Question

Multiple protein ids issue- which protein IDs should be selected for downstream analysis?

0

Entering edit mode

4.6 years ago

harelarik ▴ 90

Inspecting proteinGroups file (results from MaxQuant): There is column named "Majority protein ids". According to Tyanova et al., (Nature_protocols_VOL_1_2016) this column contains at least half of the peptides assigned to a protein group. Thus, this column often contains multiple protein IDs per entry.

In case of multiple protein IDs per one table cell, which protein ID should be selected for downstream analysis? Mainly for assignment of GO ids, and calculation of GO enrichment. 1. Is it better to take the first protein ID in each table cell, which should be the best one, as they are sorted according to the total number of identified peptides? OR 2. Is it better to take all protein IDs in each table cell?
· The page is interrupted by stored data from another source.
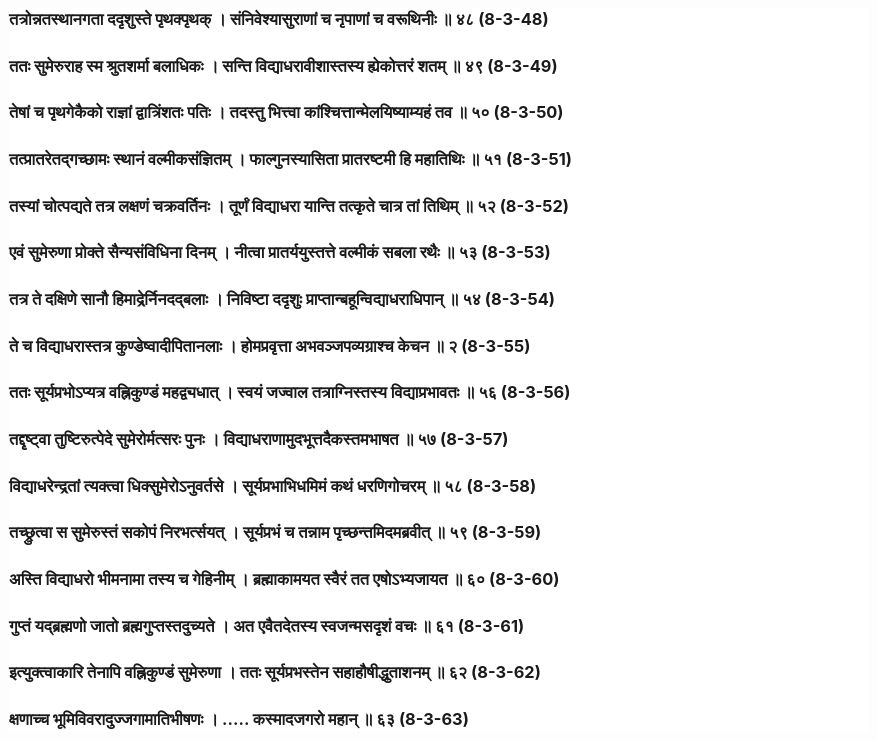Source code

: ### तत्रोन्नतस्थानगता ददृशुस्ते पृथक्पृथक् । संनिवेश्यासुराणां च नृपाणां च वरूथिनीः ॥ ४८ (8-3-48)

### ततः सुमेरुराह स्म श्रुतशर्मा बलाधिकः । सन्ति विद्याधरावीशास्तस्य ह्येकोत्तरं शतम् ॥ ४९ (8-3-49)

### तेषां च पृथगेकैको राज्ञां द्वात्रिंशतः पतिः । तदस्तु भित्त्वा कांश्चित्तान्मेलयिष्याम्यहं तव ॥ ५० (8-3-50)

### तत्प्रातरेतद्गच्छामः स्थानं वल्मीकसंज्ञितम् । फाल्गुनस्यासिता प्रातरष्टमी हि महातिथिः ॥ ५१ (8-3-51)

### तस्यां चोत्पद्यते तत्र लक्षणं चक्रवर्तिनः । तूर्णं विद्याधरा यान्ति तत्कृते चात्र तां तिथिम् ॥ ५२ (8-3-52)

### एवं सुमेरुणा प्रोक्ते सैन्यसंविधिना दिनम् । नीत्वा प्रातर्ययुस्तत्ते वल्मीकं सबला रथैः ॥ ५३ (8-3-53)

### तत्र ते दक्षिणे सानौ हिमाद्रेर्निनदद्बलाः । निविष्टा ददृशुः प्राप्तान्बहून्विद्याधराधिपान् ॥ ५४ (8-3-54)

### ते च विद्याधरास्तत्र कुण्डेष्वादीपितानलाः । होमप्रवृत्ता अभवञ्जपव्यग्राश्च केचन ॥ २ (8-3-55)

### ततः सूर्यप्रभोऽप्यत्र वह्निकुण्डं महद्व्यधात् । स्वयं जज्वाल तत्राग्निस्तस्य विद्याप्रभावतः ॥ ५६ (8-3-56)

### तद्दृष्ट्वा तुष्टिरुत्पेदे सुमेरोर्मत्सरः पुनः । विद्याधराणामुदभूत्तदैकस्तमभाषत ॥ ५७ (8-3-57)

### विद्याधरेन्द्रतां त्यक्त्वा धिक्सुमेरोऽनुवर्तसे । सूर्यप्रभाभिधमिमं कथं धरणिगोचरम् ॥ ५८ (8-3-58)

### तच्छ्रुत्वा स सुमेरुस्तं सकोपं निरभर्त्सयत् । सूर्यप्रभं च तन्नाम पृच्छन्तमिदमब्रवीत् ॥ ५९ (8-3-59)

### अस्ति विद्याधरो भीमनामा तस्य च गेहिनीम् । ब्रह्माकामयत स्वैरं तत एषोऽभ्यजायत ॥ ६० (8-3-60)

### गुप्तं यद्ब्रह्मणो जातो ब्रह्मगुप्तस्तदुच्यते । अत एवैतदेतस्य स्वजन्मसदृशं वचः ॥ ६१ (8-3-61)

### इत्युक्त्वाकारि तेनापि वह्निकुण्डं सुमेरुणा । ततः सूर्यप्रभस्तेन सहाहौषीद्धुताशनम् ॥ ६२ (8-3-62)

### क्षणाच्च भूमिविवरादुज्जगामातिभीषणः । ..... कस्मादजगरो महान् ॥ ६३ (8-3-63)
This way we are accounting for simultaneous translation of paralogs (while over representing those that were not translated).

Thank you,

Arik

Proteomics enrichment persus • 985 views

ADD COMMENT • link 4.6 years ago by harelarik ▴ 90

score 0 · Answer 1 · 2020-03-05

I was adviced by an expert in the field that: All protein IDs in the "Majority protein IDs" column should be used. If only one protein id is selected, the concern is that if we select a poorly annotated protein we will miss many of the annotations.

IF we want to assign annotations (e.g., GO ids) to an entry in the ProteinGroups file (i.e., one row in the table) which has multiple protein ids, we should take all GOids associated with all of the protein ids in the "Majority protein IDs" table cell. Than, each GO id is counted only once.